Goal of the exercise: Word for word, restate every entry shown below.

Records for this exercise:
————

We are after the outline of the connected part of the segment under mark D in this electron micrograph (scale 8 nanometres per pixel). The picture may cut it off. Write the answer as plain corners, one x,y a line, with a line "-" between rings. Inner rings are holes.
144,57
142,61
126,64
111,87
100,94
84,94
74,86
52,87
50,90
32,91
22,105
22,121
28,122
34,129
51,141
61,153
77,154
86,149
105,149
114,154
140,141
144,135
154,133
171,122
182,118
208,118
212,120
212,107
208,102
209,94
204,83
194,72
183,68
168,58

————

Answer box:
We are after the outline of the connected part of the segment under mark D in this electron micrograph (scale 8 nanometres per pixel). The picture may cut it off. Write the answer as plain corners, one x,y a line, with a line "-" between rings. Inner rings are holes.
144,57
142,61
126,64
111,87
100,94
84,94
74,86
52,87
50,90
32,91
22,105
22,121
28,122
34,129
51,141
61,153
77,154
86,149
105,149
114,154
140,141
144,135
154,133
171,122
182,118
208,118
212,120
212,107
208,102
209,94
204,83
194,72
183,68
168,58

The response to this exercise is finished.